◆ Required action
Quote the listing below verbatim from the line containing "又是无比漫长的等待，这次等待" through the line containing "还好这次速度也很快，大概在交", with both of those lines included.

◆ Supplied data

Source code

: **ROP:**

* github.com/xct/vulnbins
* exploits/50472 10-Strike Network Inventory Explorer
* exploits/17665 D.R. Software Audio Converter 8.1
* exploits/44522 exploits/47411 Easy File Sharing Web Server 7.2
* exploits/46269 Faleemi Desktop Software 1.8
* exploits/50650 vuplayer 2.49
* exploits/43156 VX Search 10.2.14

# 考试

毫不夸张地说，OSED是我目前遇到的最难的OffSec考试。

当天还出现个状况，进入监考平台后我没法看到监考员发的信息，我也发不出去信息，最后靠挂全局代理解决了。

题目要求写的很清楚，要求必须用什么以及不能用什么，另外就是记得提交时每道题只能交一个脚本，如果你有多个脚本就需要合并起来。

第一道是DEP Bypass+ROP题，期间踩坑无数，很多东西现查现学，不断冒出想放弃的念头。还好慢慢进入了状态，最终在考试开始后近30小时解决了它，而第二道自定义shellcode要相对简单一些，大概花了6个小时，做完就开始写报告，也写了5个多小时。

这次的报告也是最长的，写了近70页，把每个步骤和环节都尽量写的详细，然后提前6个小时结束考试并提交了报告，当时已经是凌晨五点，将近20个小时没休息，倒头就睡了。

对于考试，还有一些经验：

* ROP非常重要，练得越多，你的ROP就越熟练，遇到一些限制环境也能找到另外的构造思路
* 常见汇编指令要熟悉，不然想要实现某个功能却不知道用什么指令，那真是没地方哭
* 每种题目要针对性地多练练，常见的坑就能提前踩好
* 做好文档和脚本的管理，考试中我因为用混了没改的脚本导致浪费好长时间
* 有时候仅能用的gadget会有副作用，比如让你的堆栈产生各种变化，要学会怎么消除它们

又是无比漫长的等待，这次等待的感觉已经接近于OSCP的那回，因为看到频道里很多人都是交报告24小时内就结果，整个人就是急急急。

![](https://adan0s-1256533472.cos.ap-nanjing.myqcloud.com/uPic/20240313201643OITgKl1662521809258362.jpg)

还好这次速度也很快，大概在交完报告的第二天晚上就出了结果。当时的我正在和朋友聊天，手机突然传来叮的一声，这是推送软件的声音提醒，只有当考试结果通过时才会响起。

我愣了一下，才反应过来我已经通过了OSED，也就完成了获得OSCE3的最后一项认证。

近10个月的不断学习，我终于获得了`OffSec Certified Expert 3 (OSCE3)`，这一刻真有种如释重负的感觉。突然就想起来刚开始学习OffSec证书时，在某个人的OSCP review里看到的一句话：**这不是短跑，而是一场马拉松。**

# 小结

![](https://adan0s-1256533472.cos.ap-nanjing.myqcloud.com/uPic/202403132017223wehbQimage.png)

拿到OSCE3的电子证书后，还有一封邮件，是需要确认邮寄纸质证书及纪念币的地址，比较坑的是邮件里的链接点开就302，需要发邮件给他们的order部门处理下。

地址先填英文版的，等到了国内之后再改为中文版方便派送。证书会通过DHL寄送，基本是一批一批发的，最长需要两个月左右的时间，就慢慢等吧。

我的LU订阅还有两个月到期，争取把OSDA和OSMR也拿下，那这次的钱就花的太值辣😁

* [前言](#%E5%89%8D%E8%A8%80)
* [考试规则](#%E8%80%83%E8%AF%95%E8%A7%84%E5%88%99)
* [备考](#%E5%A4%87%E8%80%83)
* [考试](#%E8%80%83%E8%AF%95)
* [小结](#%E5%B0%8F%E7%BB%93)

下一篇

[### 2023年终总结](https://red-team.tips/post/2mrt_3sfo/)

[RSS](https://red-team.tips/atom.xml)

◆ Expected output
又是无比漫长的等待，这次等待的感觉已经接近于OSCP的那回，因为看到频道里很多人都是交报告24小时内就结果，整个人就是急急急。

![](https://adan0s-1256533472.cos.ap-nanjing.myqcloud.com/uPic/20240313201643OITgKl1662521809258362.jpg)

还好这次速度也很快，大概在交完报告的第二天晚上就出了结果。当时的我正在和朋友聊天，手机突然传来叮的一声，这是推送软件的声音提醒，只有当考试结果通过时才会响起。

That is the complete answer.